San Jose or Bust
By Alex Sponseller
WORCESTER- After nine years of playing at the DCU Center, the Worcester Sharks’ run in the city of Worcester is over.
After a crushing 10-4 loss to the Hershey Bears in game four of the Calder Cup Playoffs, the Sharks’ once promising season came to a sudden halt, and now the team is set to begin their move to San Jose.
The team’s first playoff berth since 2010 was not enough to garner it sufficient popularity outside of the team’s season ticket holders. Low ticket sales combined with the headache-inducing distance between the Worcester Sharks and their NHL affiliate in San Jose made the move as expected as it is necessary.
Blame the Sharks’ lack of popularity on the fact that the Providence Bruins, the AHL affiliate of the NHL Boston Bruins, plays only a 30 minute drive from Worcester. Considering the shortage of San Jose Sharks fans in the area, the team seemed to be at a disadvantage from the start.
“Obviously Sharks tickets are cheaper, but why watch an AHL team that is moving when you can watch the Bruins who are usually competitive?” said Sharks fan John Kelly. “Another thing that people don’t think about is the popularity of the Hockey East (NCAA). College kids are obviously going to be more focused on their own teams that are competing on the national stage.”

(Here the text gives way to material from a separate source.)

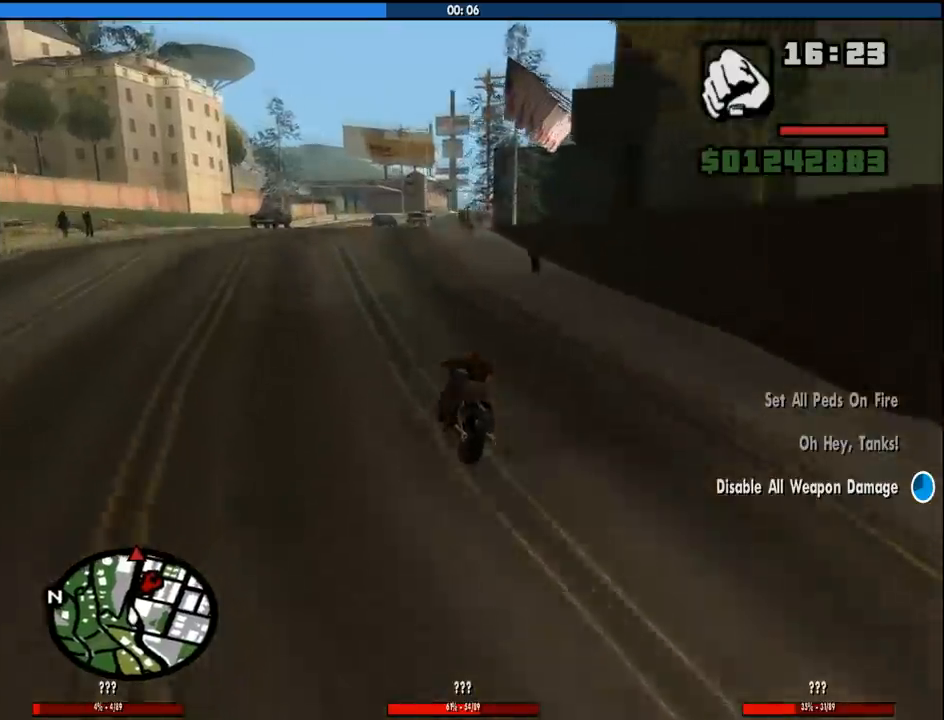
{"keys": ["2", "w"], "mouse": [], "events": [[183, "5", "up"], [267, "2", "down"], [317, "d", "down"], [367, "2", "up"], [467, "2", "down"], [467, "d", "up"]]}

Another issue that fans have mentioned is their inability to forget the once popular Worcester IceCats, the city’s previous AHL team.
“The IceCats were just a better team to watch, not because of how good they were but the environment,” said Kelly, “Back then Friday night games were the thing to do in the city; the Sharks were never really able to match it.”
Thus downward trend in the Sharks’ popularity may surprise some, given the general popularity of hockey across the Northeast, but many fans believe that the regional fervor for the sport may actually have hurt the Sharks – heightened competition between teams for fans necessarily means there will be fewer fans to go around.
With the season officially over, the team and front office is expected to vacate their current facility in the following weeks. The future of hockey in Worcester is uncertain for the time being, but many Worcester fans hope to see hockey return someday.
“The Sharks may not have had a large fan base, but there are legitimate hockey fans in Worcester that deserve a team. It doesn’t have to be the AHL, just anything to bring the sport back,” said Kelly.
As for now, the Worcester Sharks are on their way to San Jose, where they will play alongside their NHL affiliate in the SAP Center and will be known as the San Jose Barracuda.